Очень хочется, ведь это шанс, это кивок удачи, единственная возможность вырваться из оков колониального ига. Но предадут вас, и падете еще ниже! Нет, я не верил тогда в предательство. Человек живет надеждой. Я стоял на мосту и смотрел во мрак — Белый дом был черен и мрачен, он был такой же как эти адские, черные, колючие тучи. Но внутри него горели свечи, я знал. И эти свечи могли осветить Россию, разорвать мрак над нею. Могли.

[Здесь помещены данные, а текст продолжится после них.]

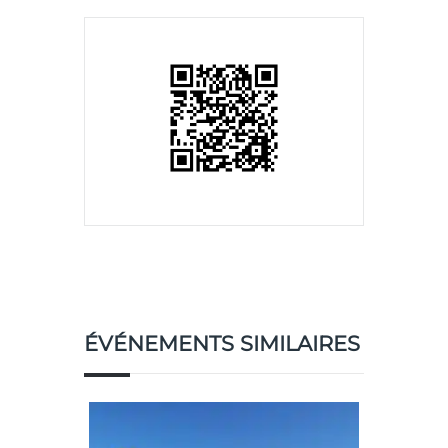
ÉVÉNEMENTS SIMILAIRES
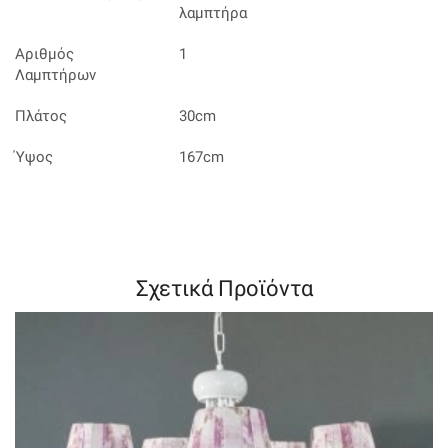
λαμπτήρα
Αριθμός
1
Λαμπτήρων
Πλάτος
30cm
Ύψος
167cm
Σχετικά Προϊόντα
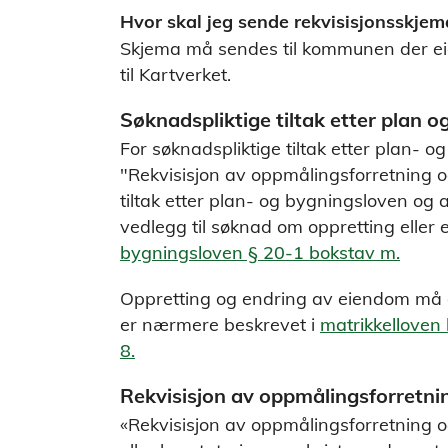
Hvor skal jeg sende rekvisisjonsskjem
Skjema må sendes til kommunen der ei
til Kartverket.
Søknadspliktige tiltak etter plan 
For søknadspliktige tiltak etter plan- 
"Rekvisisjon av oppmålingsforretning og
tiltak etter plan- og bygningsloven og 
vedlegg til søknad om oppretting eller
bygningsloven § 20-1 bokstav m.
Oppretting og endring av eiendom må op
er nærmere beskrevet i
matrikkelloven 
8.
Rekvisisjon av oppmålingsforretni
«Rekvisisjon av oppmålingsforretning o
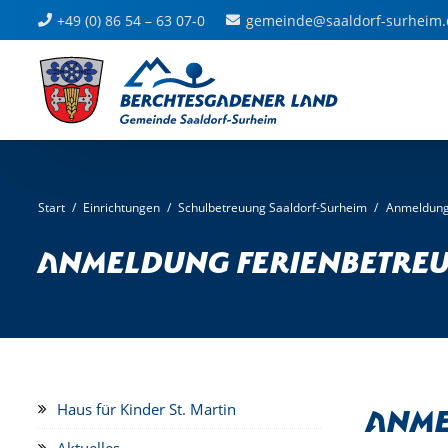
+49 (0) 86 54 – 63 07-0
gemeinde@saaldorf-surheim.
Start
/
Einrichtungen
/
Schulbetreuung Saaldorf-Surheim
/
Anmeldung
Anmeldung Ferienbetre
Anme
Haus für Kinder St. Martin
Aktuelles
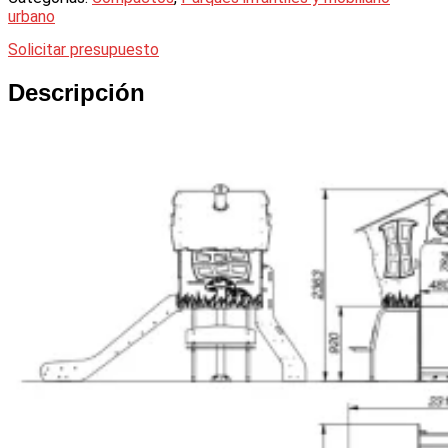
urbano
Solicitar presupuesto
Descripción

Еще тогда, будто в злом предзнаменовании, «белый дом» был Черным Домом. Мы изменили себе сами, вслед за теми, кто всегда изменял всем и повсюду. Белый Дом! Им хотелось жить в своей, хоть маленькой, плохонькой, бедненькой, но «америке». Им не хотелось жить в России. И они начали называть себя на «американский» манер префектами, мэрами, президентами… они думали — вот переименуют все вокруг в оффисы, департаменты, супермаркеты… и станет все как там, пусть хуже и плоше, но, главное, чтобы как там! Плебеи. Но они заставили нас называть себя так, как им хотелось, и все вокруг называть так, как и им желалось. Магия слова! Наш «Пентагон», наш «сити», наш «белый дом»… С такой же суетной поспешностью и блеском в глазах давным-давно, наверное, вожди всяких там папуасов угодливо перенимали все от своих белых господ-колонизаторов. За вождями была первобытность. За нами тысячи лет культуры. Не все, правда, об этой культуре слыхали. Наши вожди не слыхали. Плебейство, холуйство, смердяковщина. Идти в «белый дом»? Защищать «нашу молодую демократию»?! Мрачные мысли навевал ледяной ветер. Что там у Руцкого было в голове, ежели говорил он о двух вещах несовместимых: о России и о «молодой демократии», ради которой нам, мол, надо бы и жизни положить. Нет, выбери что-то одно. Или ты с демократией и «мировым сообществом», губящим Россию. Или с этой гибнущей Россией, с ее народом, истребляемом демократами. Не служи двум господам — бить будут. И все же это был подвиг. Подвиг не от осознания, подвиг с перепугу — их отменили, запретили, и парламент, и спикера, и вице-президента — подвиг отчаяния, когда уже не просто приперли к стенке, а когда выбросили за борт. Ну а пока еще не приперали и не выбрасывали? Что, надеялись ужиться? О России думали? Или о «молодой демократии» под патронажем настоящего, а не холуйско-лакейского Белого Дома? Стоял я на мосту, продрогший и заледеневший. Мог пойти ТУДА. А мог и не пойти. У меня были отступные пути. А они говорили, что «живыми не выйдут». Тогда еще никто не знал, кто выживет, кто не выживет — все под Богом ходим. Еще в далеком детстве, помню, насмотримся мы с друзьями-ребятишками фильмов про «подвиги разведчика» и прочих, и ну друг дружку просвечивать: «а ты б выдал под фашистскими пытками, предал бы?!» Тогда все ребята в эти игры играли. И отвечали одни: «Не знаю, держался бы, пока мог…» И верил я им. Но говорили другие пламенно и пылко:
«Ни под какими пытками не выдам! Ни за что не предам!» И знал я — предадут, именно эти предадут. Слишком пылко и пламенно говорят, слишком много блеску в глазах. Некоторые сокрушители и губители России, сдуру выпихнувшие к власти русофобов-демократов, рвали потом на головах остатки волос: и Юрий Власов, и Станислав Говорухин… Им верилось. Творили, сами не ведая, что творят, хотя не в лесу жили, могли бы полистать кое-какие издания да газеты. Нет, syqa там. Но этим верю, пусть замаливают грехи с чистым сердцем. Простому и прямому генералу Макашову верю. Этот не вихлял, знал — Держава одна, и не «демократическая» она, не «коммунистическая» и еще какая, а просто Родина, которую надо защищать от врага. Он не искал отступных путей.